Tragedy of our modern alienation from the natural world

0
Have your say

From: Martyn L Scargill, Chantry Meadows, Kilham, East Yorkshire.

I REFER to the article in your paper (The Yorkshire Post, July 19) regarding the defence of natural meadows by the Prince of Wales. He is perfectly right to support the wonders of the British countryside in this way.

It is imperative that people support him in this matter. I have been concerned about the preservation of our natural landscape for years, and yet, amazingly, most people appear to pay little heed to this tremendous issue; being more concerned with materialism, “development” and how cheap they can get food.

There remains but a tiny percentage of these grasslands, compared even to the 1940s, let alone to historic times. Clearly, this is not the way forward to turn more and more into arable, or building land. Why can we not have more attention paid to the natural world with its plants and animals in the school curriculum?

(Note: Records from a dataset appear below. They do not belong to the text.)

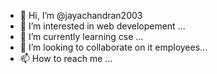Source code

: - 👋 Hi, I’m @jayachandran2003
- 👀 I’m interested in web developement ...
- 🌱 I’m currently learning cse  ...
- 💞️ I’m looking to collaborate on it employees...
- 📫 How to reach me ...

<!---
jayachandran2003/jayachandran2003 is a ✨ special ✨ repository because its `README.md` (this file) appears on your GitHub profile.
You can click the Preview link to take a look at your changes.
--->
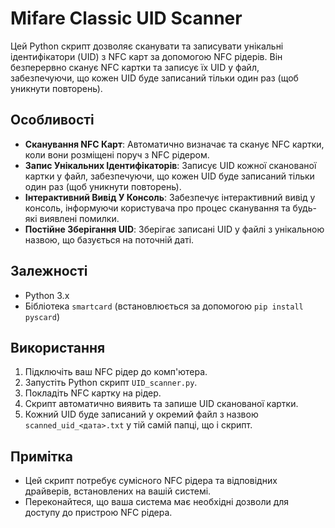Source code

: # Mifare Classic UID Scanner

Цей Python скрипт дозволяє сканувати та записувати унікальні ідентифікатори (UID) з NFC карт за допомогою NFC рідерів. Він безперервно сканує NFC картки та записує їх UID у файл, забезпечуючи, що кожен UID буде записаний тільки один раз (щоб уникнути повторень).

## Особливості

- **Сканування NFC Карт**: Автоматично визначає та сканує NFC картки, коли вони розміщені поруч з NFC рідером.
- **Запис Унікальних Ідентифікаторів**: Записує UID кожної сканованої картки у файл, забезпечуючи, що кожен UID буде записаний тільки один раз (щоб уникнути повторень).
- **Інтерактивний Вивід У Консоль**: Забезпечує інтерактивний вивід у консоль, інформуючи користувача про процес сканування та будь-які виявлені помилки.
- **Постійне Зберігання UID**: Зберігає записані UID у файлі з унікальною назвою, що базується на поточній даті.

## Залежності

- Python 3.x
- Бібліотека `smartcard` (встановлюється за допомогою `pip install pyscard`)

## Використання

1. Підключіть ваш NFC рідер до комп'ютера.
2. Запустіть Python скрипт `UID_scanner.py`.
3. Покладіть NFC картку на рідер.
4. Скрипт автоматично виявить та запише UID сканованої картки.
5. Кожний UID буде записаний у окремий файл з назвою `scanned_uid_<дата>.txt` у тій самій папці, що і скрипт.

## Примітка

- Цей скрипт потребує сумісного NFC рідера та відповідних драйверів, встановлених на вашій системі.
- Переконайтеся, що ваша система має необхідні дозволи для доступу до пристрою NFC рідера.
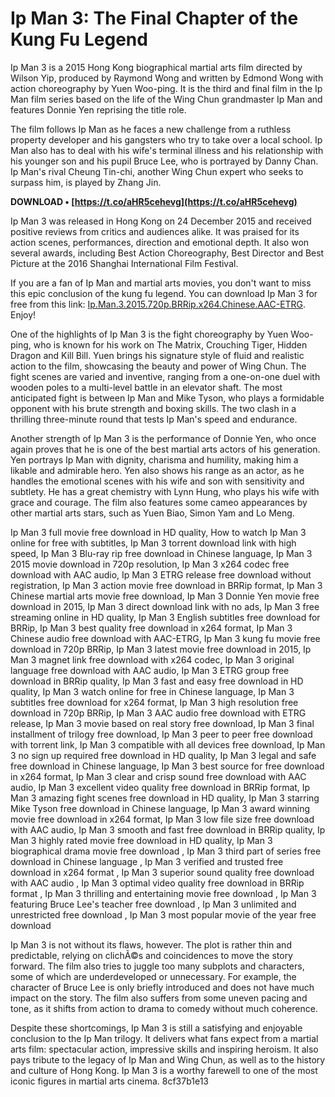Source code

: # Ip Man 3: The Final Chapter of the Kung Fu Legend
 
Ip Man 3 is a 2015 Hong Kong biographical martial arts film directed by Wilson Yip, produced by Raymond Wong and written by Edmond Wong with action choreography by Yuen Woo-ping. It is the third and final film in the Ip Man film series based on the life of the Wing Chun grandmaster Ip Man and features Donnie Yen reprising the title role.
 
The film follows Ip Man as he faces a new challenge from a ruthless property developer and his gangsters who try to take over a local school. Ip Man also has to deal with his wife's terminal illness and his relationship with his younger son and his pupil Bruce Lee, who is portrayed by Danny Chan. Ip Man's rival Cheung Tin-chi, another Wing Chun expert who seeks to surpass him, is played by Zhang Jin.
 
**DOWNLOAD • [https://t.co/aHR5cehevg](https://t.co/aHR5cehevg)**


 
Ip Man 3 was released in Hong Kong on 24 December 2015 and received positive reviews from critics and audiences alike. It was praised for its action scenes, performances, direction and emotional depth. It also won several awards, including Best Action Choreography, Best Director and Best Picture at the 2016 Shanghai International Film Festival.
 
If you are a fan of Ip Man and martial arts movies, you don't want to miss this epic conclusion of the kung fu legend. You can download Ip Man 3 for free from this link: [Ip.Man.3.2015.720p.BRRip.x264.Chinese.AAC-ETRG](https://www.example.com/download/ip-man-3-2015-720p-brrip-x264-chinese-aac-etrg). Enjoy!
  
One of the highlights of Ip Man 3 is the fight choreography by Yuen Woo-ping, who is known for his work on The Matrix, Crouching Tiger, Hidden Dragon and Kill Bill. Yuen brings his signature style of fluid and realistic action to the film, showcasing the beauty and power of Wing Chun. The fight scenes are varied and inventive, ranging from a one-on-one duel with wooden poles to a multi-level battle in an elevator shaft. The most anticipated fight is between Ip Man and Mike Tyson, who plays a formidable opponent with his brute strength and boxing skills. The two clash in a thrilling three-minute round that tests Ip Man's speed and endurance.
 
Another strength of Ip Man 3 is the performance of Donnie Yen, who once again proves that he is one of the best martial arts actors of his generation. Yen portrays Ip Man with dignity, charisma and humility, making him a likable and admirable hero. Yen also shows his range as an actor, as he handles the emotional scenes with his wife and son with sensitivity and subtlety. He has a great chemistry with Lynn Hung, who plays his wife with grace and courage. The film also features some cameo appearances by other martial arts stars, such as Yuen Biao, Simon Yam and Lo Meng.
 
Ip Man 3 full movie free download in HD quality,  How to watch Ip Man 3 online for free with subtitles,  Ip Man 3 torrent download link with high speed,  Ip Man 3 Blu-ray rip free download in Chinese language,  Ip Man 3 2015 movie download in 720p resolution,  Ip Man 3 x264 codec free download with AAC audio,  Ip Man 3 ETRG release free download without registration,  Ip Man 3 action movie free download in BRRip format,  Ip Man 3 Chinese martial arts movie free download,  Ip Man 3 Donnie Yen movie free download in 2015,  Ip Man 3 direct download link with no ads,  Ip Man 3 free streaming online in HD quality,  Ip Man 3 English subtitles free download for BRRip,  Ip Man 3 best quality free download in x264 format,  Ip Man 3 Chinese audio free download with AAC-ETRG,  Ip Man 3 kung fu movie free download in 720p BRRip,  Ip Man 3 latest movie free download in 2015,  Ip Man 3 magnet link free download with x264 codec,  Ip Man 3 original language free download with AAC audio,  Ip Man 3 ETRG group free download in BRRip quality,  Ip Man 3 fast and easy free download in HD quality,  Ip Man 3 watch online for free in Chinese language,  Ip Man 3 subtitles free download for x264 format,  Ip Man 3 high resolution free download in 720p BRRip,  Ip Man 3 AAC audio free download with ETRG release,  Ip Man 3 movie based on real story free download,  Ip Man 3 final installment of trilogy free download,  Ip Man 3 peer to peer free download with torrent link,  Ip Man 3 compatible with all devices free download,  Ip Man 3 no sign up required free download in HD quality,  Ip Man 3 legal and safe free download in Chinese language,  Ip Man 3 best source for free download in x264 format,  Ip Man 3 clear and crisp sound free download with AAC audio,  Ip Man 3 excellent video quality free download in BRRip format,  Ip Man 3 amazing fight scenes free download in HD quality,  Ip Man 3 starring Mike Tyson free download in Chinese language,  Ip Man 3 award winning movie free download in x264 format,  Ip Man 3 low file size free download with AAC audio,  Ip Man 3 smooth and fast free download in BRRip quality,  Ip Man 3 highly rated movie free download in HD quality,  Ip Man 3 biographical drama movie free download ,  Ip Man 3 third part of series free download in Chinese language ,  Ip Man 3 verified and trusted free download in x264 format ,  Ip Man 3 superior sound quality free download with AAC audio ,  Ip Man 3 optimal video quality free download in BRRip format ,  Ip Man 3 thrilling and entertaining movie free download ,  Ip Man 3 featuring Bruce Lee's teacher free download ,  Ip Man 3 unlimited and unrestricted free download ,  Ip Man 3 most popular movie of the year free download
 
Ip Man 3 is not without its flaws, however. The plot is rather thin and predictable, relying on clichÃ©s and coincidences to move the story forward. The film also tries to juggle too many subplots and characters, some of which are underdeveloped or unnecessary. For example, the character of Bruce Lee is only briefly introduced and does not have much impact on the story. The film also suffers from some uneven pacing and tone, as it shifts from action to drama to comedy without much coherence.
 
Despite these shortcomings, Ip Man 3 is still a satisfying and enjoyable conclusion to the Ip Man trilogy. It delivers what fans expect from a martial arts film: spectacular action, impressive skills and inspiring heroism. It also pays tribute to the legacy of Ip Man and Wing Chun, as well as to the history and culture of Hong Kong. Ip Man 3 is a worthy farewell to one of the most iconic figures in martial arts cinema.
 8cf37b1e13
 
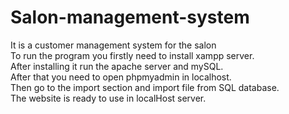 # Salon-management-system
It is a customer management system for the salon<br>
To run the program you firstly need to install xampp server.<br>
After installing it run the apache server and mySQL.<br>
After that you need to open phpmyadmin in localhost.<br>
Then go to the import section and import file from SQL database.<br>
The website is ready to use in localHost server.<br>
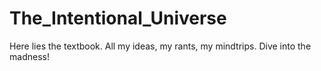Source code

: # The_Intentional_Universe
Here lies the textbook. All my ideas, my rants, my mindtrips. Dive into the madness!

Also more gardening, as is done in the more enlightened schools – after all, there is far more to life than developing the skills of cut-throat competition required in the world of big business.

The nature table was a very fine thing when I was went to school, and it helped to instil into me a life-long love of natural beauty and living things. Here again, we need more balance.

Modern life is becoming more and more alienated from nature and spiritual things. Technical wizardry is fast becoming a worrying demigod. One of its by-products being the dismal fact that many children are unable to name a few common trees and flowers.

The countryside is a refuge from the much admired hectic and frenetic lifestyles of the modern world. It is more important than ever, as a tonic physically, mentally, spiritually and emotionally.

As Prince Charles says, much more must be done to protect the landscape, by saving it from destructive agricultural practices and urban development which simply means more blight and ugliness. The number of people working on the land has dropped from about 50 per cent in mid-Victorian times, to a mere handful today due to mass industrialisation and over-mechanisation, which is just not sustainable.

The old ways were much more in tune with nature and the rhythms of the universe, so it is of paramount importance to guard what is left with dynamic enthusiasm and dedication. As when it is gone it is gone, and life with any purpose or meaning will soon follow. Act now before it is too late.